Visiting Practitioner: Janine Francois

Hip hop or rap music, is a music genre developed in the United States by inner-city African Americans in the 1970s which consists of a stylized rhythmic music that commonly accompanies rapping, a rhythmic and rhyming speech that is chanted. It developed as part of hip hop culture, a subculture defined by four key stylistic elements: MCing/rapping, DJing/scratching with turntables, break dancing, and graffiti writing. Other elements include sampling beats or bass lines from records (or synthesized beats and sounds), and rhythmic beatboxing.

Janine Francois explores Hip-Hop as a genre that disrupts the westerns colonial linear routines – by artists who grew up in a post-colonial environment. Janine highlights how the transatlantic slave trade plays an important part in the expression of hip-hop as well as the discrimination against black people – both racially and economically within western inner-city environments. Without this trade the existence of hip-hop as we know it may not have existed. Enslaved people were stripped of their culture, customs, religions and identities and forced to adopt European names, cultures and religions by white slave masters, which shapes the identity of Hip-Hop.
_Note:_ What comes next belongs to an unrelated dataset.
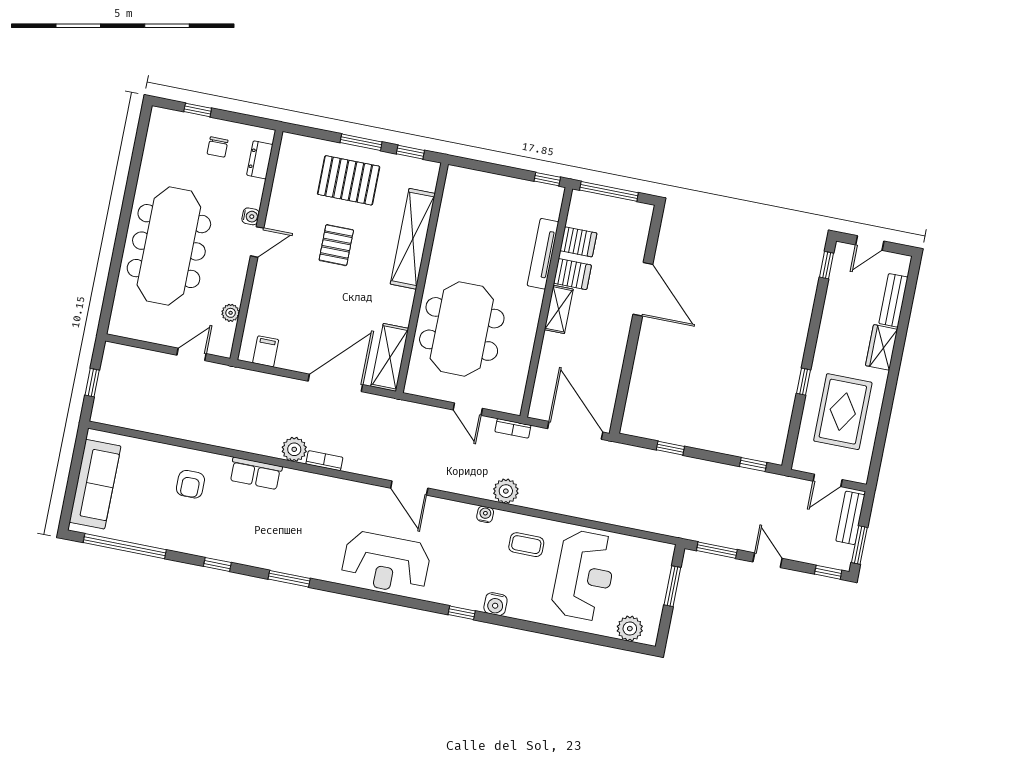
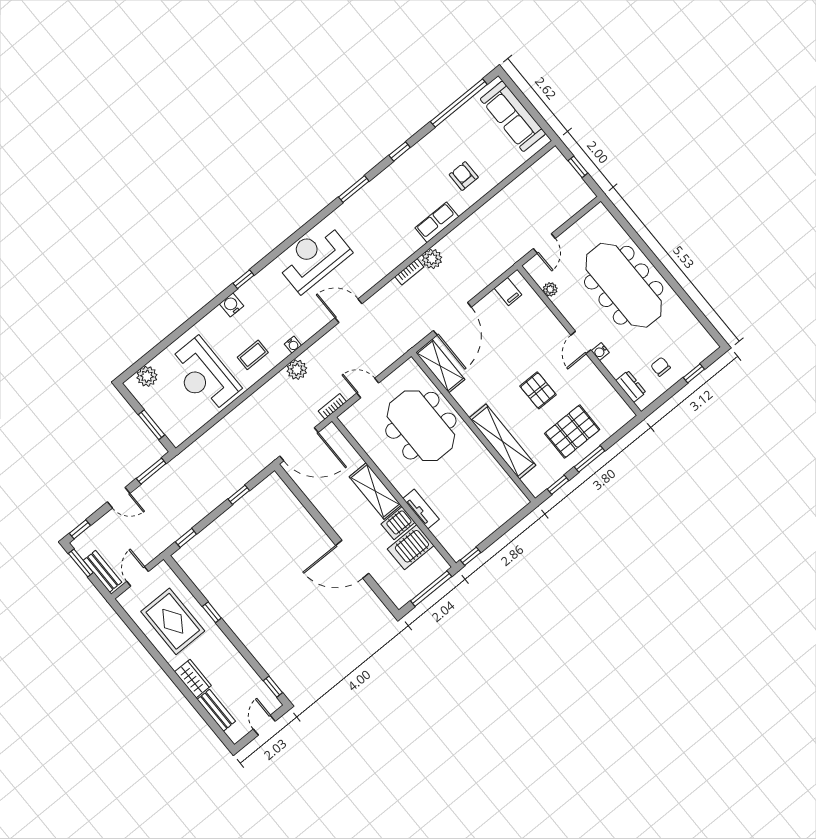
server rack: (578, 242) -> (411, 547), width x1.36, depth x1.44
tv unit: (543, 254) -> (421, 509), width x0.71
shelving: (559, 309) -> (375, 491), width x1.50, depth x1.33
Music has continued to be an important venue for the expression of Black politics and the denunciation of racism and colonialism into the 21st century. Two of Fela Kuti’s children, Femi Kuti and Seun Kuti have continued to use afrobeat as a venue for expressing Pan-African, anti-colonial politics. In the United States, hip hop artists like The Coup, Immortal Technique, and Kendrick Lamar have continued to produce politically charged music, picking up where groups like N.W.A. left off.

One of the things I learned about was the use of the drum is a motif of African rebellion – showing how important it is in the development of breakbeats and rhythm that’s so prevalent in hip-hop. The tempo of the drum is usually what shapes the genre – some of my favorite songs using samples using Jazz or soul breakbeats e.g The Notorious B.I.G. – Suicidal Thoughts uses the drums from ‘ Outside Love ‘ by Brethren.